Goal 5: Mechanisms of Atherosclerosis
Apply knowledge of immunologic principles, inflammation, and tissue repair to explain atherosclerosis and its complications.

• Objective 1: Factors Contributing to Endothelial Injury
  Explain how environmental factors (including elevated cholesterol and LDL complexes, infection, and smoking) can contribute to endothelial cell injury.
• Objective 2: Feedback in Endothelial Damage
  Describe the positive feedback loop in which damaged endothelial cells cause further endothelial damage.
• Objective 3: Atherosclerosis Plaque Rupture
  Predict the local and distant consequences that are likely to follow rupture of an atherosclerotic plaque and the resultant clinical presentation.
• Objective 4: Vascular Aneurysm
  Describe the morphologic changes in atherosclerosis and discuss how atrophic changes in the vessel wall may result in aneurysm formation.

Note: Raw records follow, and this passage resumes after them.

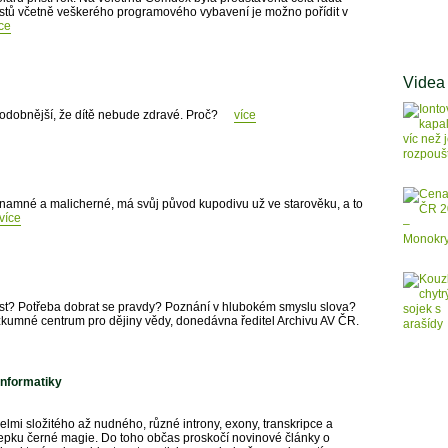
 prstů včetně veškerého programového vybavení je možno pořídit v
ce
Videa
ěpodobnější, že dítě nebude zdravé. Proč?
více
namné a malicherné, má svůj původ kupodivu už ve starověku, a to
více
st? Potřeba dobrat se pravdy? Poznání v hlubokém smyslu slova?
zkumné centrum pro dějiny vědy, donedávna ředitel Archivu AV ČR.
informatiky
elmi složitého až nudného, různé introny, exony, transkripce a
lepku černé magie. Do toho občas proskočí novinové články o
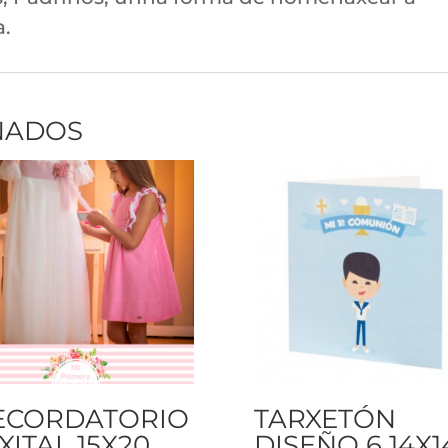
a.
NADOS
ECORDATORIO
TARXETÓN
XITAL 15X20
DISEÑO 6 14X1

Goal 6: Vascular Damage and Thrombosis
Apply knowledge of the cellular response to injury and basic hemodynamic principles to explain how defective or excessive inflammatory and reparative processes damage blood vessels and how this damage results in thrombus formation.

• Objective 1: Thrombus Formation
  Discuss the steps in thrombus formation and its predisposing factors.
• Objective 2: Aortic Aneurysm and Dissection
  Compare and contrast aortic aneurysms and aortic dissections in terms of their predisposing factors, the sites of involvement, and patient populations likely to be affected.
• Objective 3: Abdominal Aortic Aneurysm
  Describe the clinical consequences of an abdominal aortic aneurysm.